→ **Extrait source**
=======

Une image de synthèse du Grand Palais à Paris après sa rénovation. / AGENCE LAN

La ministre de la culture, Françoise Nyssen, l’a annoncé lundi 12 février : le Grand Palais sera fermé pour travaux, de décembre 2020 au printemps 2023 pour la nef et les galeries d’expositions, et jusqu’en juin 2024 pour le Palais de la découverte. Ce calendrier ne pourra pas supporter trop de retard car la nef doit accueillir les épreuves d’escrime des Jeux olympiques 2024. Le projet était à l’étude depuis plusieurs années, ayant été porté d’abord par Jean-Paul Cluzel, en sa qualité de président de la Réunion des musées nationaux-Grand Palais (RMNGP) de 2009 à 2016. Il revient à Sylvie Hubac, qui lui a succédé, de le réaliser.

En annonçant décision et calendrier, Françoise Nyssen met un terme à une longue suite de reports et de réestimations des coûts. En 2010, le nouveau Grand Palais était promis pour 2017, après une rénovation estimée à 236 millions d’euros, mais Nicolas Sarkozy ne s’intéressa pas au dossier. En 2015, sous François Hollande, le lancement de travaux fut annoncé pour le second semestre 2019 « au plus tôt », pour une durée prévue de deux ans et un coût de 390 millions d’euros, dont 150 millions financés par un emprunt de la RMNGP – une solution inventée par Jean-Paul Cluzel, qui a réussi à la faire admettre en dépit de sa nouveauté. Ce sera donc finalement à partir de fin 2020, pour plus de trois ans et un budget de 466 millions, les derniers obstacles budgétaires ayant été levés par l’Elysée.

=======

→ **Données enregistrées**

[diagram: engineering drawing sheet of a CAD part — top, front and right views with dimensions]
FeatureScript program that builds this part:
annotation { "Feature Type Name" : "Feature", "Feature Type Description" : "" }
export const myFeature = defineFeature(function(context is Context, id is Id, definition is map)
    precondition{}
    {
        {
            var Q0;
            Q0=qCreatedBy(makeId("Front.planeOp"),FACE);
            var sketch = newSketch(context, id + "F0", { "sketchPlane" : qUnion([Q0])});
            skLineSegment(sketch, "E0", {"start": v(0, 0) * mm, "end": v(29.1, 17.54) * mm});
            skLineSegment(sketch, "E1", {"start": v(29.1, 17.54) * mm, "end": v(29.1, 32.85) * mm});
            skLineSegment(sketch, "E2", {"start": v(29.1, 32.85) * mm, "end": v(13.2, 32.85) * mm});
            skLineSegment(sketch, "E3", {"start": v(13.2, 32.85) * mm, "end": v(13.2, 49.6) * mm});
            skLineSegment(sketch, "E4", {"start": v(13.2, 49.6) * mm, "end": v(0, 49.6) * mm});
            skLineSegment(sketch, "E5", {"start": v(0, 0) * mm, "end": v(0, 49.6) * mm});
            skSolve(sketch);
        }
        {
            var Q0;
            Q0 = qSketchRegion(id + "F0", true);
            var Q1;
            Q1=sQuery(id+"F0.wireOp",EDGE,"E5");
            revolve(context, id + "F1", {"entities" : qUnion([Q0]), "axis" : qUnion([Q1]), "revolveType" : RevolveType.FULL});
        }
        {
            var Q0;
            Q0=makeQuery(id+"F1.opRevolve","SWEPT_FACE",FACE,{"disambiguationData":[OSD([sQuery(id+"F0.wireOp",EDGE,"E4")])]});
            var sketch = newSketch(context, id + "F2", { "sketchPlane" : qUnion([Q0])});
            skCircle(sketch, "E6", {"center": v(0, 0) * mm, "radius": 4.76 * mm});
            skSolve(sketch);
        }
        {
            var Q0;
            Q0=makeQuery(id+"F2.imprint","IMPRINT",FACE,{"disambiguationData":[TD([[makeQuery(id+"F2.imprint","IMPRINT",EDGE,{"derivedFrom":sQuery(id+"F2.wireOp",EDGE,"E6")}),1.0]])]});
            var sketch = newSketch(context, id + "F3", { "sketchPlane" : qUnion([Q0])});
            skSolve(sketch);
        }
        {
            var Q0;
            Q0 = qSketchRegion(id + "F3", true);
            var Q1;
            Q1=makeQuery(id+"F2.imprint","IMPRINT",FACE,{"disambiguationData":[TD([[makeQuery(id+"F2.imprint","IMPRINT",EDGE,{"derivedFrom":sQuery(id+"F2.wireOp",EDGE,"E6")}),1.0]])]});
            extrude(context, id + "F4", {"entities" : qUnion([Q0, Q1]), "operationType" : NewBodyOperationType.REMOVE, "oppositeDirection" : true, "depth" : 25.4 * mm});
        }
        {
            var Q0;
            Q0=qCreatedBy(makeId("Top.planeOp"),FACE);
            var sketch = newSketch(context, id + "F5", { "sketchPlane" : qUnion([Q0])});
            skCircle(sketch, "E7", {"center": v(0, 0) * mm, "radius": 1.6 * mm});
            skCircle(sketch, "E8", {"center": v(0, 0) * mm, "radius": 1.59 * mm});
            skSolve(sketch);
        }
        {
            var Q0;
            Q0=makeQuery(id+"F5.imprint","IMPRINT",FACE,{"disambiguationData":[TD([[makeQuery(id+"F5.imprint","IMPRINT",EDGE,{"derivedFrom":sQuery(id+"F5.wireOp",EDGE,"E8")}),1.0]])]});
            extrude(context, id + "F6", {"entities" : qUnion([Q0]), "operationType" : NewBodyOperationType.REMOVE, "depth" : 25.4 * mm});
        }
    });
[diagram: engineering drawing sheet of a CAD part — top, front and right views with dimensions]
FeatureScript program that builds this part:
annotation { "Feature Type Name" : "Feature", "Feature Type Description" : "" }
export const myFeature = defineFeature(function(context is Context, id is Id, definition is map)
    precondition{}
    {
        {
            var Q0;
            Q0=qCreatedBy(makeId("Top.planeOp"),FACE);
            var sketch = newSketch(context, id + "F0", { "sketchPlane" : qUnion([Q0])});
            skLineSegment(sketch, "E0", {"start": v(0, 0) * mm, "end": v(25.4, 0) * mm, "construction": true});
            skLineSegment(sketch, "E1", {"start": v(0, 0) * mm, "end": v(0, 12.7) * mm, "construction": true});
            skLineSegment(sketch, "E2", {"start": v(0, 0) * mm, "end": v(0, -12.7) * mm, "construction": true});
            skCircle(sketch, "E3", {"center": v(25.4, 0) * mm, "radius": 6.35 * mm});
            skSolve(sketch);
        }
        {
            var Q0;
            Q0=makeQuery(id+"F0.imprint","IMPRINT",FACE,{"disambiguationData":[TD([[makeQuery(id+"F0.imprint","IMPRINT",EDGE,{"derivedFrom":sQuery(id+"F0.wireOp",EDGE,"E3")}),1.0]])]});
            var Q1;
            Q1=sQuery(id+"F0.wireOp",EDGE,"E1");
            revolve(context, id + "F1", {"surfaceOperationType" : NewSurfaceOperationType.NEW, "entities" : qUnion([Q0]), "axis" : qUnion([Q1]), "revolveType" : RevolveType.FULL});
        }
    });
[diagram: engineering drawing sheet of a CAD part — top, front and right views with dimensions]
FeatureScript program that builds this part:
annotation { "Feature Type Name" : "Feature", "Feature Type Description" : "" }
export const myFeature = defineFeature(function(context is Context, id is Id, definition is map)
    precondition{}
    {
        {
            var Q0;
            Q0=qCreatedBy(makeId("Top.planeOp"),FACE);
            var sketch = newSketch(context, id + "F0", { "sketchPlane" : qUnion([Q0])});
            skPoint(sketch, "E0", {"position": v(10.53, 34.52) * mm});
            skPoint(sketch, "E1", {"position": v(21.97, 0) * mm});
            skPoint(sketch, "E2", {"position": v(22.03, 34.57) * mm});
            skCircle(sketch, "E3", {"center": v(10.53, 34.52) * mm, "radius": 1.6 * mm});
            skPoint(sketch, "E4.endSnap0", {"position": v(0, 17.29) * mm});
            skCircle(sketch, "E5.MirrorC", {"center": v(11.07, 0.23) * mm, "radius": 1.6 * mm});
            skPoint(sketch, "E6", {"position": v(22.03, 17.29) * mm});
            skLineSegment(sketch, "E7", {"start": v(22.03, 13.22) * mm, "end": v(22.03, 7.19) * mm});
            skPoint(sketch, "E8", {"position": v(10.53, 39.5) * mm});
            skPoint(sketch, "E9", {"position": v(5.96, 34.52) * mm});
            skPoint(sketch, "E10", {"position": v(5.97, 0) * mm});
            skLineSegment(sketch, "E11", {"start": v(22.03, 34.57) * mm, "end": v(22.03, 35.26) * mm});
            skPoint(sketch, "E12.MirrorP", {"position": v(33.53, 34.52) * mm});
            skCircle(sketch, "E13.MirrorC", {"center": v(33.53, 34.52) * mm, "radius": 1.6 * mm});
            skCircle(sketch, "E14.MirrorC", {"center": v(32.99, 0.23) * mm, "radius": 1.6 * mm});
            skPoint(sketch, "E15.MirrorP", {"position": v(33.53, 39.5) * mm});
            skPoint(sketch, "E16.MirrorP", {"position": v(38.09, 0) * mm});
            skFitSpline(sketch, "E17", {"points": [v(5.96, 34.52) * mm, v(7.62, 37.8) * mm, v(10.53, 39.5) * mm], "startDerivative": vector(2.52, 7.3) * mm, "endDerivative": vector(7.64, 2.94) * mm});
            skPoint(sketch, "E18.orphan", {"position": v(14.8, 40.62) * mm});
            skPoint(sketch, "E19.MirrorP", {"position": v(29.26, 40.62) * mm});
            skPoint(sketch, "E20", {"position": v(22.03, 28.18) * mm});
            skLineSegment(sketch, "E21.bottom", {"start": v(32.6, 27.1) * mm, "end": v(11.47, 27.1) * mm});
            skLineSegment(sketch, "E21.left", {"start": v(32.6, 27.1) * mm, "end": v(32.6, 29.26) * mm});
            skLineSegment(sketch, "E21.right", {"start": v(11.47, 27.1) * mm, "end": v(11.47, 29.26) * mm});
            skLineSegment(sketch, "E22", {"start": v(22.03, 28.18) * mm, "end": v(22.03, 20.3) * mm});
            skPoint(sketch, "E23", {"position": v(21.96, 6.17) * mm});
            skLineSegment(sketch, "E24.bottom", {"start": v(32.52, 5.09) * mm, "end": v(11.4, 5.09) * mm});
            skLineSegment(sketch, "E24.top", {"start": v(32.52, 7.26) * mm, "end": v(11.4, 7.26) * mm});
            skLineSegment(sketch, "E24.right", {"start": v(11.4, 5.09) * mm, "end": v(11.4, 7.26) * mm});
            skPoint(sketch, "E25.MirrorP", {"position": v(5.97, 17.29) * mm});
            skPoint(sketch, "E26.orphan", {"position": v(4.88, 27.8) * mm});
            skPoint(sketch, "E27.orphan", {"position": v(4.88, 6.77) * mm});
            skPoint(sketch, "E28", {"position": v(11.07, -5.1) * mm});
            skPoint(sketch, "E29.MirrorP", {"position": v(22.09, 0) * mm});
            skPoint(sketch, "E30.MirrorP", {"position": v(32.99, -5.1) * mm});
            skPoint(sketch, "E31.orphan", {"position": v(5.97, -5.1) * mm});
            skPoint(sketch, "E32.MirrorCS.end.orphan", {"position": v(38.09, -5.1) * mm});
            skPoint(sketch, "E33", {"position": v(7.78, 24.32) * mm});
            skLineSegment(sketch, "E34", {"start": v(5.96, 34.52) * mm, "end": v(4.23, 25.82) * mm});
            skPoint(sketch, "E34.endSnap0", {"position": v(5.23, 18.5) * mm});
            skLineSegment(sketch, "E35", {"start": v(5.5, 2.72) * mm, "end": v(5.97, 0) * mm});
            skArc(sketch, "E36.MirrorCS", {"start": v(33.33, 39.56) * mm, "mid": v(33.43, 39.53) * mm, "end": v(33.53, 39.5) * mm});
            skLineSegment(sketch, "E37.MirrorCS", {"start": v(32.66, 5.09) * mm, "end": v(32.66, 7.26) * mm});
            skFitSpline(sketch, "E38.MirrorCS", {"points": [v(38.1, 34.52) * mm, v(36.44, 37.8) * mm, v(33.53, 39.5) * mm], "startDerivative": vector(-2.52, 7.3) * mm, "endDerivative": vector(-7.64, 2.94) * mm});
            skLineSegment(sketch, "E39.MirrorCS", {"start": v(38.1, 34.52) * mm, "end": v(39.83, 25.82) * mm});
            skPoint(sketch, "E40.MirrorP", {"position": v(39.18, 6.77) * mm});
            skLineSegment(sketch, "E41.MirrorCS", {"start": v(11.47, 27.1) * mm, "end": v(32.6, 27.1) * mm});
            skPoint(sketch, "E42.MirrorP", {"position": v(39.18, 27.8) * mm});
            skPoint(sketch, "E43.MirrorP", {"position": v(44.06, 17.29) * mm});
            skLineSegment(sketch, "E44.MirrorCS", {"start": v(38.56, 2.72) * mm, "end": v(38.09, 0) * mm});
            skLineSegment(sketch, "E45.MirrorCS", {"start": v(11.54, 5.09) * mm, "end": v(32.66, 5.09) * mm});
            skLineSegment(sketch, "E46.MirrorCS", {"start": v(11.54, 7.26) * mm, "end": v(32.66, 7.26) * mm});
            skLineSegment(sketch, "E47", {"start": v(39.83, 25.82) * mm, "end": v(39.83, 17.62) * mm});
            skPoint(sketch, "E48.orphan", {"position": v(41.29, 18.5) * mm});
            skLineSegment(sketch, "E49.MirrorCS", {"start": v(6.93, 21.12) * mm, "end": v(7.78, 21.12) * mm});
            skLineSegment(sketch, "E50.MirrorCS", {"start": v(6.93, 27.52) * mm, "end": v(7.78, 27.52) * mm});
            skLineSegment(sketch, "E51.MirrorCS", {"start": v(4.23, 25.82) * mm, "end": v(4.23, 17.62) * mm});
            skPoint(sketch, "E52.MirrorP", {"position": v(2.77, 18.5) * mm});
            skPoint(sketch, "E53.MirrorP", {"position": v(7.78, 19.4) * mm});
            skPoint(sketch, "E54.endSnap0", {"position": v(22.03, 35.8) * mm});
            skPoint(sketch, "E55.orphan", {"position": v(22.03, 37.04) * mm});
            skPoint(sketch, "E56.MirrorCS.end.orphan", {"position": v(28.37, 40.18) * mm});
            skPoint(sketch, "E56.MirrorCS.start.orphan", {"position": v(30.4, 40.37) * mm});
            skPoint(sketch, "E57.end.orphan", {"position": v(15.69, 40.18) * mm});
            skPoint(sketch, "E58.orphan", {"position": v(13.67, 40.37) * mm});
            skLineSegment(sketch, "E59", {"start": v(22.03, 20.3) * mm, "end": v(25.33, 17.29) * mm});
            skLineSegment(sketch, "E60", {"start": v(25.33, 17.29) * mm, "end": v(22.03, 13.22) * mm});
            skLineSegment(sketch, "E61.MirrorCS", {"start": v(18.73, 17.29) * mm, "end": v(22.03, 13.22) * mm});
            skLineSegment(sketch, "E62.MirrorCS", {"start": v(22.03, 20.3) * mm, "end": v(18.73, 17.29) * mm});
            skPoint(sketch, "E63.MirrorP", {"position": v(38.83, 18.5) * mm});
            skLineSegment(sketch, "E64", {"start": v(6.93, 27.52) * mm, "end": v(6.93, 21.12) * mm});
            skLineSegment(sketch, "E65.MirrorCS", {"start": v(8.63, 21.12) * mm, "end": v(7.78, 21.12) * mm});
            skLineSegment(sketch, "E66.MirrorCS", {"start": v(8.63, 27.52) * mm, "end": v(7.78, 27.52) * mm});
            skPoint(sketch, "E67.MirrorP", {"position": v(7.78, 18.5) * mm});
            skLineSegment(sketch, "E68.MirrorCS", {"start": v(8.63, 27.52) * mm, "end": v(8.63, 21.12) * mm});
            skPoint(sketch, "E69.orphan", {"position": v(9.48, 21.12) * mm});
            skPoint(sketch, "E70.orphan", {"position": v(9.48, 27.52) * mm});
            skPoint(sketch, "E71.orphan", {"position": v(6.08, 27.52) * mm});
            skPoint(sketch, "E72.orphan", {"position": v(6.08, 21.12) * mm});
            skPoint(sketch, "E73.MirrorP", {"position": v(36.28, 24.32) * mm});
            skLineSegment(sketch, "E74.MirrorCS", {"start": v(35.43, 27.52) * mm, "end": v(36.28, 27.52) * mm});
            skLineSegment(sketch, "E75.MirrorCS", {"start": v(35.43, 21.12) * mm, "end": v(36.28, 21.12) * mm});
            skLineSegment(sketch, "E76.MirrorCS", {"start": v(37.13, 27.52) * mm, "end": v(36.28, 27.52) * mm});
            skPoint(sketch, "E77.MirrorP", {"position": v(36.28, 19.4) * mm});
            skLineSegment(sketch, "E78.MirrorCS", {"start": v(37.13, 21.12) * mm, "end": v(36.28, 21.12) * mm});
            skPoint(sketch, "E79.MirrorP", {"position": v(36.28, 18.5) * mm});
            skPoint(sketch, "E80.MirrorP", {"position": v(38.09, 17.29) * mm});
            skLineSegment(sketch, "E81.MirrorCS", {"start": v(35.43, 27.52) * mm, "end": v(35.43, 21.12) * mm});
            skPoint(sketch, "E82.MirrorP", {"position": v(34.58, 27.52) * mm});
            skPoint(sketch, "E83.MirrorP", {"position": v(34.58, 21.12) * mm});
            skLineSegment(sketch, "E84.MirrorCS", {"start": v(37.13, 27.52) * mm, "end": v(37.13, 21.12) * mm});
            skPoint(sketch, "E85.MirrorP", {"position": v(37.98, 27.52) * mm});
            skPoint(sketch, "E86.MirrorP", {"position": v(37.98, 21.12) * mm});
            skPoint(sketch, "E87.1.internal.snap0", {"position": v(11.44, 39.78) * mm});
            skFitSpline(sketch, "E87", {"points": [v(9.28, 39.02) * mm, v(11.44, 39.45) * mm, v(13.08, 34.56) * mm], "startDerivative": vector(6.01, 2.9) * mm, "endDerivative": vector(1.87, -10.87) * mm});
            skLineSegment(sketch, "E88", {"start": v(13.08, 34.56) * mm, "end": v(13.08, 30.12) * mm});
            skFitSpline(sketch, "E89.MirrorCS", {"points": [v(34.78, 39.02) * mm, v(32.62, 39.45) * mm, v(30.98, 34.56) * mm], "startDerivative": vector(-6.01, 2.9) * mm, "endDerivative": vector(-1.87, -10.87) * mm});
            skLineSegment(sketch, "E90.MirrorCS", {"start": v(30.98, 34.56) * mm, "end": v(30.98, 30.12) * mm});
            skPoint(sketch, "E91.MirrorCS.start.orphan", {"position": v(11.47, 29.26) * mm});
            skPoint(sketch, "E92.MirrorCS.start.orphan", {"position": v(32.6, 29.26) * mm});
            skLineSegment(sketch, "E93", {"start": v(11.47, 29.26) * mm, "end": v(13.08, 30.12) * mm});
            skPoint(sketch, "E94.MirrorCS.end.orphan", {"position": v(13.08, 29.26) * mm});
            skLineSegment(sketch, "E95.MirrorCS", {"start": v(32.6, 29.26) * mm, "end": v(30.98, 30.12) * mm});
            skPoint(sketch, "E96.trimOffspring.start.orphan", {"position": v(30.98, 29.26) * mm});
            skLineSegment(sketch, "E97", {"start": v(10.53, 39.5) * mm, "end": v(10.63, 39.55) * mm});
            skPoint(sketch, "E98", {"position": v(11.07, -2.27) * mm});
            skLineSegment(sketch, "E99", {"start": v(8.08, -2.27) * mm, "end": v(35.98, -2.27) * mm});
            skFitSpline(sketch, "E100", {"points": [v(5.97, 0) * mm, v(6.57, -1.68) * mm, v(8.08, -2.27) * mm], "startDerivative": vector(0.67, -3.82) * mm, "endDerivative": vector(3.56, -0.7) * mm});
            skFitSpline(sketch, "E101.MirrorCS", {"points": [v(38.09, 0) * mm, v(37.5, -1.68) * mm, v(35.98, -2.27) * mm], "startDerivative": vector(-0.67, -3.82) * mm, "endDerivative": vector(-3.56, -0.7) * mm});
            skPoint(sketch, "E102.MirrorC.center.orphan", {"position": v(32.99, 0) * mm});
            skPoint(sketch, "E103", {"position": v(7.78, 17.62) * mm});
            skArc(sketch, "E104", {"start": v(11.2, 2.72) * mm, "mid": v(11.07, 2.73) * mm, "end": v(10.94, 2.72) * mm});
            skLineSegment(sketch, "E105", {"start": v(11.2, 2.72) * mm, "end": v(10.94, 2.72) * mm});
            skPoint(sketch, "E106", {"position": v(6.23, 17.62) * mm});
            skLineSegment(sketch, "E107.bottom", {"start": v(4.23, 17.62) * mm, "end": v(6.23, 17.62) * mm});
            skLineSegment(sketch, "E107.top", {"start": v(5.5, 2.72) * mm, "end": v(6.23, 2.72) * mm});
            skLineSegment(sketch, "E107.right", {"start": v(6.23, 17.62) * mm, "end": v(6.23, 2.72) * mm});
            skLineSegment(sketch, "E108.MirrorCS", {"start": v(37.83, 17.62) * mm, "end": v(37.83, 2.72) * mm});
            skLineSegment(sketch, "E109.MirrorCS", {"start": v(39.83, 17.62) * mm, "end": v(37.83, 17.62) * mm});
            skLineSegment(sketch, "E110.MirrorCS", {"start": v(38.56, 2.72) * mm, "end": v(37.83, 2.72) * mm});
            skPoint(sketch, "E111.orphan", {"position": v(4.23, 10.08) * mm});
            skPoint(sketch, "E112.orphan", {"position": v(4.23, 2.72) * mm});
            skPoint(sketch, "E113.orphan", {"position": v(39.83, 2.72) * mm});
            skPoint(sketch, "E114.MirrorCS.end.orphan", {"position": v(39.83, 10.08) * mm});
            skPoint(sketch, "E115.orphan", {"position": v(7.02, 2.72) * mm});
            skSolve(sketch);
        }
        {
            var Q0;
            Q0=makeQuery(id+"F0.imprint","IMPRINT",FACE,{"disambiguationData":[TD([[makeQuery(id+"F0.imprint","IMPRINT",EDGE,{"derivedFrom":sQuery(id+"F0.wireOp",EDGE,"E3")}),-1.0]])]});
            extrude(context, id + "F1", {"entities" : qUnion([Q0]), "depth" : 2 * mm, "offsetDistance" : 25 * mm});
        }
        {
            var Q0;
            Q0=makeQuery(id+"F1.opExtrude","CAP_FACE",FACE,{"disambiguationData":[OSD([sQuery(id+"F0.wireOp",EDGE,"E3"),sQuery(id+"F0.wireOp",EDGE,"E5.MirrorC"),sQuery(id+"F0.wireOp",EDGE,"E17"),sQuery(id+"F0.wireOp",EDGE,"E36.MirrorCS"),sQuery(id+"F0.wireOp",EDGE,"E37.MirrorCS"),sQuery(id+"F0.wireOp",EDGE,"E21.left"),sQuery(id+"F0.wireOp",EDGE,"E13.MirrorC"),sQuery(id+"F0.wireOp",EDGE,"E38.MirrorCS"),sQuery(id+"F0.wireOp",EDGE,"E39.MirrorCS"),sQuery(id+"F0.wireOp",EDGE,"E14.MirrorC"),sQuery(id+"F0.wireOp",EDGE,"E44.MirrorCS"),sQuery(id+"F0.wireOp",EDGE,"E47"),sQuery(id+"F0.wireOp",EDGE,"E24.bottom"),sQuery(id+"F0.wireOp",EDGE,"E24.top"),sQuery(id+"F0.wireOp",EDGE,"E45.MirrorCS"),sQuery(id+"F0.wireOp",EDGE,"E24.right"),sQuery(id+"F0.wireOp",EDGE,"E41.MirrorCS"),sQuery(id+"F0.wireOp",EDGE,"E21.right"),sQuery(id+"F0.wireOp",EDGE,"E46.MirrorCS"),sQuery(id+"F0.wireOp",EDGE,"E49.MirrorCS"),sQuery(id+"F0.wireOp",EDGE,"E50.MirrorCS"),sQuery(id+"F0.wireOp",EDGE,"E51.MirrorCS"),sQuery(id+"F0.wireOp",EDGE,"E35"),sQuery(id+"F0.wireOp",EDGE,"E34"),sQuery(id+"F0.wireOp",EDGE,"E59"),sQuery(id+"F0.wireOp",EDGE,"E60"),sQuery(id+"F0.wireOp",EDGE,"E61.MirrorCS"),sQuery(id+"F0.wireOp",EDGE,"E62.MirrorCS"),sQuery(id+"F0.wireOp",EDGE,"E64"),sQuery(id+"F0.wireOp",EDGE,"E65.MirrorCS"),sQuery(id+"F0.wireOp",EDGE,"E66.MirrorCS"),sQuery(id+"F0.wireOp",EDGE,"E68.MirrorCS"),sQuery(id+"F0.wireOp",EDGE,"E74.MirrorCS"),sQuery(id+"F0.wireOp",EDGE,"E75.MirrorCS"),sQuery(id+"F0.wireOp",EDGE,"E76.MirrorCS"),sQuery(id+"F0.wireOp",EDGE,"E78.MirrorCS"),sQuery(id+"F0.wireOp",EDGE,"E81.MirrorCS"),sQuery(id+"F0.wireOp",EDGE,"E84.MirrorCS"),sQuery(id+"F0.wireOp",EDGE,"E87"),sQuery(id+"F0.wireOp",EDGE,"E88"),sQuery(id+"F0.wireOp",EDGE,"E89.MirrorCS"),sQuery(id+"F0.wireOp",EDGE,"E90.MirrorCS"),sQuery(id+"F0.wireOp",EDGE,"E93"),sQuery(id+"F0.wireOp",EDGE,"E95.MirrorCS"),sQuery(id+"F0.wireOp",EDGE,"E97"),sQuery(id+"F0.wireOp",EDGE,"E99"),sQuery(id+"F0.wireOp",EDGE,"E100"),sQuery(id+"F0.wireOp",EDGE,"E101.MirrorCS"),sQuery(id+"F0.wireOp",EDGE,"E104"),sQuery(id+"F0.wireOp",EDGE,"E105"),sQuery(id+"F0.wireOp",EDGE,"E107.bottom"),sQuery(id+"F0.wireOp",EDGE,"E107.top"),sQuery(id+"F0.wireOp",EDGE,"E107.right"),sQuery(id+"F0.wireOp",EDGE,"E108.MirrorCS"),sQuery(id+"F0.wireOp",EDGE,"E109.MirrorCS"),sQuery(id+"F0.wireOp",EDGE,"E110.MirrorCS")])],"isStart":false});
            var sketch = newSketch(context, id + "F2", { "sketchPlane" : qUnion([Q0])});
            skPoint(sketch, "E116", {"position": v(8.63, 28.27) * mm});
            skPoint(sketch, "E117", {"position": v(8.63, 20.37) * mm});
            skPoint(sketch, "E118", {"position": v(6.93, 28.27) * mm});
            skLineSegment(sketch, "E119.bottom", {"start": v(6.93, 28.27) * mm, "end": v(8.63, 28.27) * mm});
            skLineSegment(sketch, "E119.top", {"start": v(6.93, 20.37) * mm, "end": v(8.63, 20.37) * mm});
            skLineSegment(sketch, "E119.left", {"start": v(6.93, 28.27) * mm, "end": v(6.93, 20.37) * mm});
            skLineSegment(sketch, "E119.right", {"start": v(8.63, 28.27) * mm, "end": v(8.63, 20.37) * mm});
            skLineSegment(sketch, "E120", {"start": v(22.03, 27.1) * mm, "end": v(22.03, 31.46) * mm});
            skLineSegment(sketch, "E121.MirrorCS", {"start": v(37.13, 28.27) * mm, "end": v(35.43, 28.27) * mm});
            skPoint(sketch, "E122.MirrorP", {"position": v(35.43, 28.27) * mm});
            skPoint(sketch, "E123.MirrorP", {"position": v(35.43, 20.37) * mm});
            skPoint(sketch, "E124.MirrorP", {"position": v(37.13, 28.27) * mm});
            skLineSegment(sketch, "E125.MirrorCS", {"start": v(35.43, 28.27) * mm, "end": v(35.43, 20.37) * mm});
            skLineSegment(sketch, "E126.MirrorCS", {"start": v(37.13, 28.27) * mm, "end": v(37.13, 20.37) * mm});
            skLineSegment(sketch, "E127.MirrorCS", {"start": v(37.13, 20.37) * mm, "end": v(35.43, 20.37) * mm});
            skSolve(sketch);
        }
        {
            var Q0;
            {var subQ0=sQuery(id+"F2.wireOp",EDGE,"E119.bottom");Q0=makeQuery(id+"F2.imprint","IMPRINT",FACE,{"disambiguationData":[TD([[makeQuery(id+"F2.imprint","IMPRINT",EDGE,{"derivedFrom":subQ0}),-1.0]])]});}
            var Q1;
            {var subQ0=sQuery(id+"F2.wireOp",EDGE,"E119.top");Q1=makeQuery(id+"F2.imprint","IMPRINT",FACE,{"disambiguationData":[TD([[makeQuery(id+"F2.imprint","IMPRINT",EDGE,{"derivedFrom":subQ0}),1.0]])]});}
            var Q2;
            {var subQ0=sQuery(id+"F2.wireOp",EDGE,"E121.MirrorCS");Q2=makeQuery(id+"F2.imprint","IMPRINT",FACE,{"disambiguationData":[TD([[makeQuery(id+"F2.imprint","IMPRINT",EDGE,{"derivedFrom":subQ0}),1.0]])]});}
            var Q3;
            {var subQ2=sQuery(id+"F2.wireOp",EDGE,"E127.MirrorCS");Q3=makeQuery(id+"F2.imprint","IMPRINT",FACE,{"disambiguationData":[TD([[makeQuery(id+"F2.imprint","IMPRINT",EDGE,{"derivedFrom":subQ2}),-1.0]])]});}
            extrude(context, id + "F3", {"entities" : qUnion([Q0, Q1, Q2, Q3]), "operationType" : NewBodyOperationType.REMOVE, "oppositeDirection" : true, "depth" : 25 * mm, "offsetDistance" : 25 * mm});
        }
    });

=======

→ **Exercices à faire**
(a) Peux-tu reprendre tout ce qui va de « La ministre de » jusqu'à « de le réaliser. » dans l'extrait sur le Grand Palais, en remplaçant « escrime » par « judo » ?
(b) Quelles lignes du listing contiennent la chaîne « skArc » ? Recopie chacune d'elles, sachant que la casse compte.
Le listing n'a aucun rapport avec l'extrait sur le Grand Palais.

→ **Résultats attendus**
(a)
La ministre de la culture, Françoise Nyssen, l’a annoncé lundi 12 février : le Grand Palais sera fermé pour travaux, de décembre 2020 au printemps 2023 pour la nef et les galeries d’expositions, et jusqu’en juin 2024 pour le Palais de la découverte. Ce calendrier ne pourra pas supporter trop de retard car la nef doit accueillir les épreuves d’judo des Jeux olympiques 2024. Le projet était à l’étude depuis plusieurs années, ayant été porté d’abord par Jean-Paul Cluzel, en sa qualité de président de la Réunion des musées nationaux-Grand Palais (RMNGP) de 2009 à 2016. Il revient à Sylvie Hubac, qui lui a succédé, de le réaliser.

(b)
            skArc(sketch, "E36.MirrorCS", {"start": v(33.33, 39.56) * mm, "mid": v(33.43, 39.53) * mm, "end": v(33.53, 39.5) * mm});
            skArc(sketch, "E104", {"start": v(11.2, 2.72) * mm, "mid": v(11.07, 2.73) * mm, "end": v(10.94, 2.72) * mm});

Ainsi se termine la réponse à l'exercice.